Here we are getting all the rows where countries have population higher than 150 million.

('China', 904080566.0, 1427647786, 1, '63.33%', 98)
('India', 755820000.0, 1366417754, 2, '55.40%', 117)
('United States', 312320000.0, 324459463, 3, '96.26%', 14)
('Indonesia', 196714070.0, 266911900, 4, '73.70%', 73)
('Brazil', 150410801.0, 209288278, 6, '71.86%', 75)
('Nigeria', 136203231.0, 205886311, 7, '66.44%', 89)
('Bangladesh', 111875000.0, 164945471, 8, '67.79%', 99)
('Pakistan', 93000000.0, 220892341, 5, '43.50%', 135)

To see the columns of this table we can use this query.


data = cur.execute('PRAGMA table_info(Intuse)')

output = data.fetchall()
print(*output, sep="\n")

(0, 'country', 'TEXT', 0, None, 0)
(1, 'users', 'REAL', 0, None, 0)
(2, 'population', 'INT', 0, None, 0)
(3, 'rank1', 'INT', 0, None, 0)
(4, 'percentage', 'INT', 0, None, 0)
(5, 'rank2', 'INT', 0, None, 0)

Now data makes more sense, we can see the internet usage percentage and population of these countries. Based on this table the US seems to have a pretty high internet usage ratio with 96% and Pakistan’s ratio is pretty low with 43%. Let’s dig deeper.


data = cur.execute('SELECT * FROM Intuse order by percentage
                desc limit 5')

output = data.fetchall()
print(*output, sep="\n")


('Falkland Islands', 2881.0, 2910, 213, '99.02%', 1)
('Andorra', 76095.0, 76965, 194, '98.87%', 2)
('Bermuda', 60349.0, 61349, 197, '98.37%', 3)
('Iceland', 329196.0, 335025, 175, '98.26%', 4)
('Liechtenstein', 37201.0, 37922, 203, '98.10%', 5)

This is really cool to have such power and tweaking sensitivity on queries. Now, we’re seeing top 5 countries (achieved by LIMIT 5) in descending order based on internet usage percentage. Iceland, Bermuda, Liechtenstein, Andorra and Falkland Islands all seem to be doing great.

Interestingly some of these are island countries and internet seems to be providing a great opportunity to offset some of the effects of isolation from the rest of the world. Others are tiny European countries.

Small countries and economies can have unique dynamics for their infrastructure. Let’s try to discover something similar but for countries above certain size limit.
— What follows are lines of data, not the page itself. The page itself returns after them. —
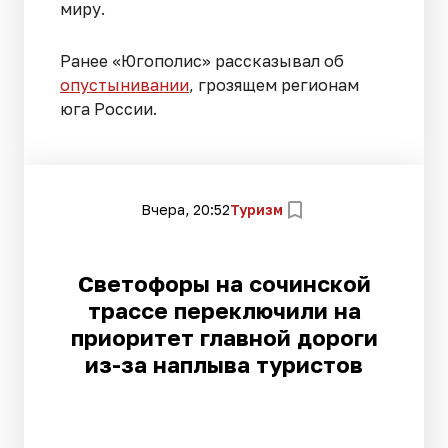
миру.
Ранее «Югополис» рассказывал об
опустынивании
, грозящем регионам
юга России.
Вчера, 20:52
Туризм
Светофоры на сочинской
трассе переключили на
приоритет главной дороги
из-за наплыва туристов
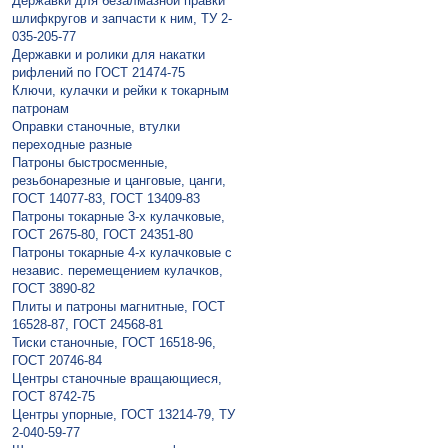
Державки для безалмазной правки
шлифкругов и запчасти к ним, ТУ 2-
035-205-77
Державки и ролики для накатки
рифлений по ГОСТ 21474-75
Ключи, кулачки и рейки к токарным
патронам
Оправки станочные, втулки
переходные разные
Патроны быстросменные,
резьбонарезные и цанговые, цанги,
ГОСТ 14077-83, ГОСТ 13409-83
Патроны токарные 3-х кулачковые,
ГОСТ 2675-80, ГОСТ 24351-80
Патроны токарные 4-х кулачковые с
независ. перемещением кулачков,
ГОСТ 3890-82
Плиты и патроны магнитные, ГОСТ
16528-87, ГОСТ 24568-81
Тиски станочные, ГОСТ 16518-96,
ГОСТ 20746-84
Центры станочные вращающиеся,
ГОСТ 8742-75
Центры упорные, ГОСТ 13214-79, ТУ
2-040-59-77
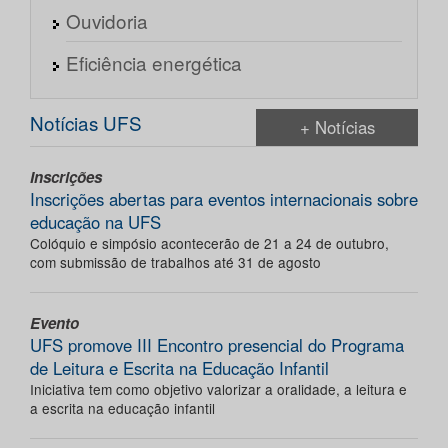
Ouvidoria
Eficiência energética
Notícias UFS
+ Notícias
Inscrições
Inscrições abertas para eventos internacionais sobre
educação na UFS
Colóquio e simpósio acontecerão de 21 a 24 de outubro,
com submissão de trabalhos até 31 de agosto
Evento
UFS promove III Encontro presencial do Programa
de Leitura e Escrita na Educação Infantil
Iniciativa tem como objetivo valorizar a oralidade, a leitura e
a escrita na educação infantil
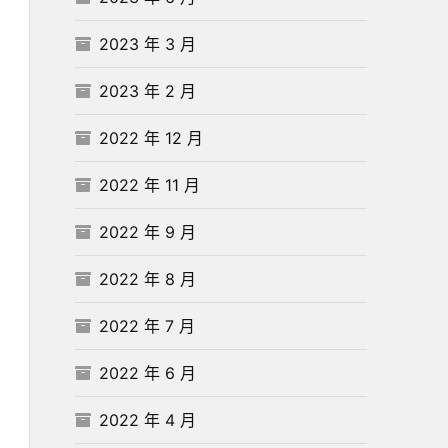
2023 年 3 月
2023 年 2 月
2022 年 12 月
2022 年 11 月
2022 年 9 月
2022 年 8 月
2022 年 7 月
2022 年 6 月
2022 年 4 月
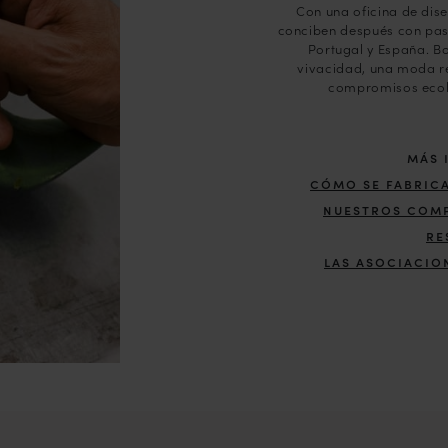
Con una oficina de dise
conciben después con pas
Portugal y España. B
vivacidad, una moda r
compromisos ecoló
más 
cómo se fabric
nuestros comp
re
las asociacio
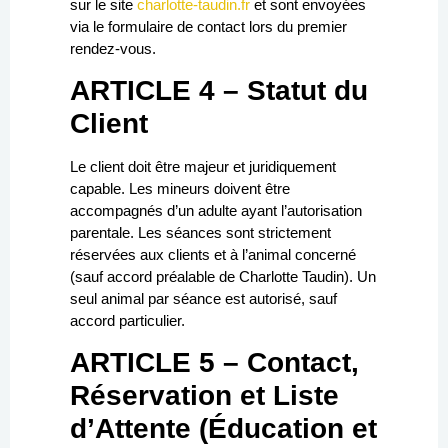
sur le site
charlotte-taudin.fr
et sont envoyées
via le formulaire de contact lors du premier
rendez-vous.
ARTICLE 4 – Statut du
Client
Le client doit être majeur et juridiquement
capable. Les mineurs doivent être
accompagnés d’un adulte ayant l’autorisation
parentale. Les séances sont strictement
réservées aux clients et à l’animal concerné
(sauf accord préalable de Charlotte Taudin). Un
seul animal par séance est autorisé, sauf
accord particulier.
ARTICLE 5 – Contact,
Réservation et Liste
d’Attente (Éducation et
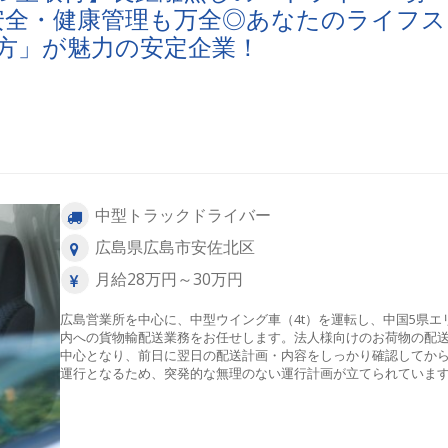
安全・健康管理も万全◎あなたのライフス
方」が魅力の安定企業！
中型トラックドライバー
広島県広島市安佐北区
月給28万円～30万円
広島営業所を中心に、中型ウイング車（4t）を運転し、中国5県エ
内への貨物輸配送業務をお任せします。法人様向けのお荷物の配
中心となり、前日に翌日の配送計画・内容をしっかり確認してか
運行となるため、突発的な無理のない運行計画が立てられていま
●安全対策：自社整備工場（セイコーオートサービス）の整備士が
常の3カ月・1年点検等をバックアップし、常に万全な状態の車両
転できます。 【積み降ろし方法】手積み・手降ろしと、パレット
の割合は「半々程度」となっており、身体への負担のバランスが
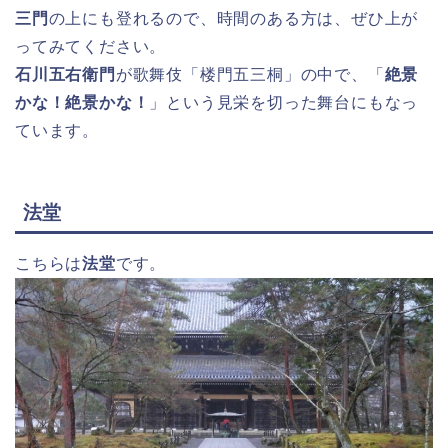
三門
の上にも登れるので、時間のある方は、ぜひ上が
ってみてください。
石川五右衛門
が歌舞伎「楼門五三桐」の中で、「
絶景
かな！絶景かな！
」という見栄を切った舞台にもなっ
ています。
法堂
こちらは
法堂
です。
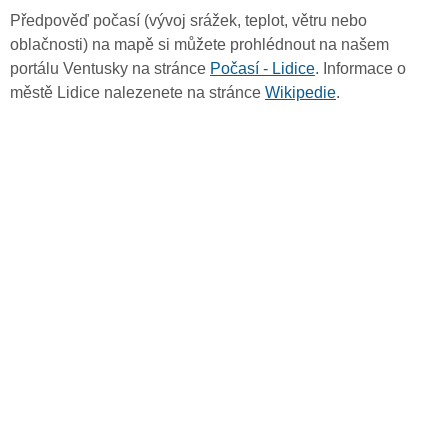
Předpověď počasí (vývoj srážek, teplot, větru nebo
oblačnosti) na mapě si můžete prohlédnout na našem
portálu Ventusky na stránce
Počasí - Lidice
. Informace o
městě Lidice nalezenete na stránce
Wikipedie
.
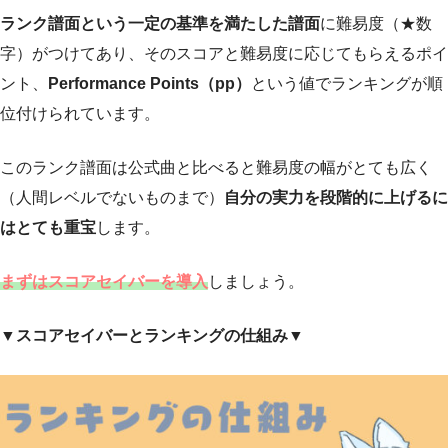
ランク譜面という一定の基準を満たした譜面
に難易度（★数
字）がつけてあり、そのスコアと難易度に応じてもらえるポイ
ント、
Performance Points（pp）
という値でランキングが順
位付けられています。
このランク譜面は公式曲と比べると難易度の幅がとても広く
（人間レベルでないものまで）
自分の実力を段階的に上げるに
はとても重宝
します。
まずはスコアセイバーを導入
しましょう。
▼スコアセイバーとランキングの仕組み▼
data = cur.execute('SELECT * FROM Intuse order by percentage
                desc limit 5')

output = data.fetchall()
print(*output, sep="\n")

Countries above 1 million population ordered by internet usage:

('Kuwait', 4053797.0, 4136528, 129, '98.00%', 6)
('Norway', 5120225.0, 5305383, 117, '96.51%', 12)
('Sweden', 9554907.0, 9910701, 88, '96.41%', 13)
('United States', 312320000.0, 324459463, 3, '96.26%', 14)
('Qatar', 2532059.0, 2639211, 141, '95.94%', 14)

Gulf countries seem to be doing so well. Obviously it seems internet penetration on that top percentile probably requires lots of investment power. And we also see Nordic countries thriving in this list. Let’s check the same stats for countries above 10 million population, we’re entering the big league.


data = cur.execute('SELECT * FROM Intuse order by percentage
                desc limit 5')

output = data.fetchall()
print(*output, sep="\n")

Another interesting result from our query. This is really addictive to be able to change one character and have query results exactly as you want from the luxury of your Python console. SQLite and databases offer so much potential for any type of coder really.

('United States', 312320000.0, 324459463, 3, '96.26%', 14)
('South Korea', 49421084.0, 50982212, 27, '95.10%', 16)
('United Kingdom', 65001016.0, 66181585, 21, '94.62%', 19)
('Iran', 78086663.0, 83020323, 17, '94.05%', 104)
('Netherlands', 15877494.0, 17035938, 66, '93.20%', 22)

You can also visualize these query results on the go using DB Browser for SQLite.

Summary

In this SQL tutorial with Python we have seen different SQL queries and how to execute them from inside a Python code using sqlite3 library.

We’ve seen Python examples for getting database column names and features, creating database connection and cursor, fetching data from SQLite database and more SQL queries on the database with Python.